PROVIDED DATA section start

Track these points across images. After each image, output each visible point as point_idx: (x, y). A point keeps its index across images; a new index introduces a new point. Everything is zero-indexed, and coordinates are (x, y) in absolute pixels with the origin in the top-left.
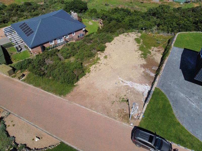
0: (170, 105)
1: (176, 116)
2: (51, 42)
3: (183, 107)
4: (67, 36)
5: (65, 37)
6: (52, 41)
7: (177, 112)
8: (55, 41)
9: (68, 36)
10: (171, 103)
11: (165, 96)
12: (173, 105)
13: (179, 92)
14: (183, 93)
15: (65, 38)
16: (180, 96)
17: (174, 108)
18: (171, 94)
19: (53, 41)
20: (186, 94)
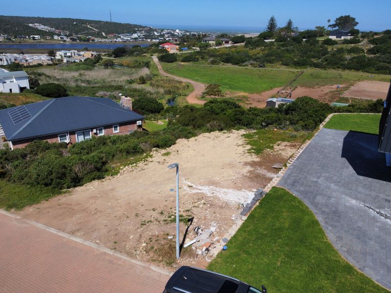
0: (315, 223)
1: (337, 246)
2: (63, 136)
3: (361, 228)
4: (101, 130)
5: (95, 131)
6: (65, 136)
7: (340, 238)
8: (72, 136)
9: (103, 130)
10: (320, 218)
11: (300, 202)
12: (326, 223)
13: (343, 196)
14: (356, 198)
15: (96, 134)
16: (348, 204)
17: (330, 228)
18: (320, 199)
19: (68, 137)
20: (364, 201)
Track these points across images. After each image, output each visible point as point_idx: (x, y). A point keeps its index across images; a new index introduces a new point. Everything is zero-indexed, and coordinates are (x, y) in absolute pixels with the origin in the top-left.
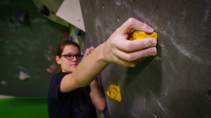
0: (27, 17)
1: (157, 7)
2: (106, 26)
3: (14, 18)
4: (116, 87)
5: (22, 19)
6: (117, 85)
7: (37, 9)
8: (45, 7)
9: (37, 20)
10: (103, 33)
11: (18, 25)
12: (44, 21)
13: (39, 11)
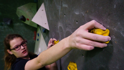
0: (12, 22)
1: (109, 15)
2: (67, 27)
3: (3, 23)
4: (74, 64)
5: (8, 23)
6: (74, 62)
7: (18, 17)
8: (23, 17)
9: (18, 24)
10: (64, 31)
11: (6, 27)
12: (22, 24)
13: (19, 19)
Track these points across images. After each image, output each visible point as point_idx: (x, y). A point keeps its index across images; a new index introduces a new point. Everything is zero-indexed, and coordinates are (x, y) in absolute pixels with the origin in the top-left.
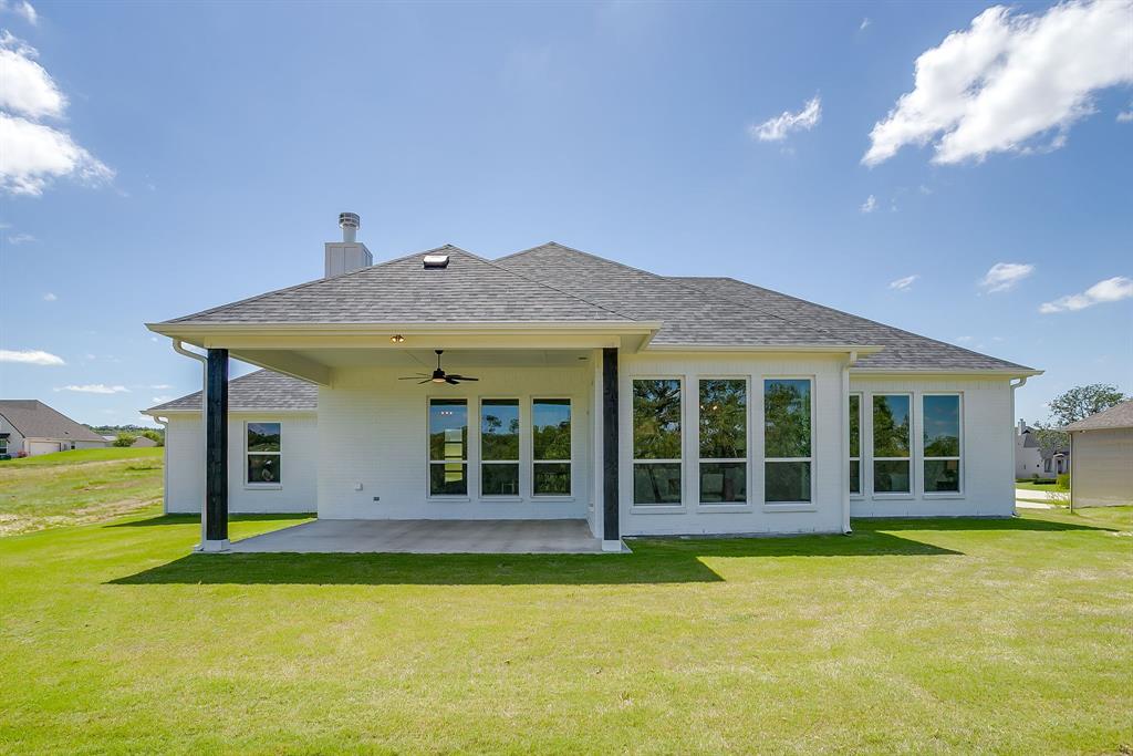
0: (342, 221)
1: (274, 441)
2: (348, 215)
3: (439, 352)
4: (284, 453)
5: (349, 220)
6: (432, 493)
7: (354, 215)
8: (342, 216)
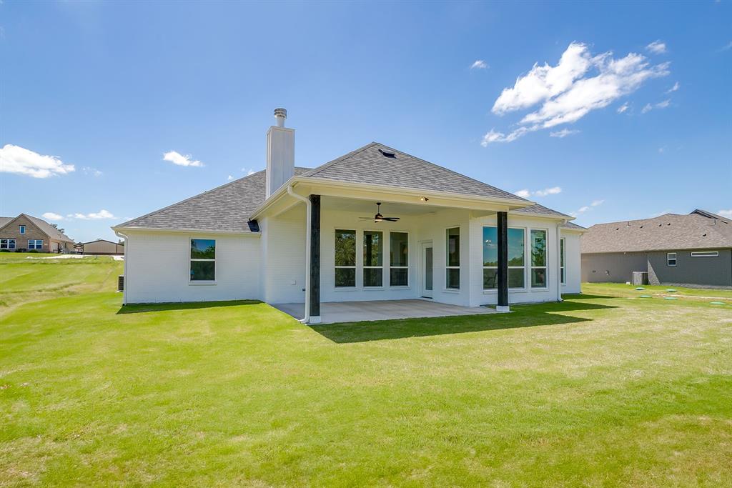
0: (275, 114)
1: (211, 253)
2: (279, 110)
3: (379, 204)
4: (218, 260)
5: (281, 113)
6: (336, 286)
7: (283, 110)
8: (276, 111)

PROVIDED DATA section end

▸ GOAL OF THE EXERCISE: Your answer must be exactly the lines from the one containing "14: (183, 93)" through the last line of the records above, both included, with every picture left out.

▸ WRITTEN ANSWER:
14: (183, 93)
15: (65, 38)
16: (180, 96)
17: (174, 108)
18: (171, 94)
19: (53, 41)
20: (186, 94)
0: (315, 223)
1: (337, 246)
2: (63, 136)
3: (361, 228)
4: (101, 130)
5: (95, 131)
6: (65, 136)
7: (340, 238)
8: (72, 136)
9: (103, 130)
10: (320, 218)
11: (300, 202)
12: (326, 223)
13: (343, 196)
14: (356, 198)
15: (96, 134)
16: (348, 204)
17: (330, 228)
18: (320, 199)
19: (68, 137)
20: (364, 201)
Track these points across images. After each image, output each visible point as point_idx: (x, y). A point keeps its index across images; a new index introduces a new point. Everything is zero-indexed, and coordinates are (x, y) in absolute pixels with the origin in the top-left.
0: (27, 17)
1: (157, 7)
2: (106, 26)
3: (14, 18)
4: (116, 87)
5: (22, 19)
6: (117, 85)
7: (37, 9)
8: (45, 7)
9: (37, 20)
10: (103, 33)
11: (18, 25)
12: (44, 21)
13: (39, 11)
0: (12, 22)
1: (109, 15)
2: (67, 27)
3: (3, 23)
4: (74, 64)
5: (8, 23)
6: (74, 62)
7: (18, 17)
8: (23, 17)
9: (18, 24)
10: (64, 31)
11: (6, 27)
12: (22, 24)
13: (19, 19)
Track these points across images. After each image, output each visible point as point_idx: (x, y). A point keeps its index across images; a new index introduces a new point. Everything is zero-indexed, and coordinates are (x, y) in absolute pixels with the origin in the top-left.
0: (342, 221)
1: (274, 441)
2: (348, 215)
3: (439, 352)
4: (284, 453)
5: (349, 220)
6: (432, 493)
7: (354, 215)
8: (342, 216)
0: (275, 114)
1: (211, 253)
2: (279, 110)
3: (379, 204)
4: (218, 260)
5: (281, 113)
6: (336, 286)
7: (283, 110)
8: (276, 111)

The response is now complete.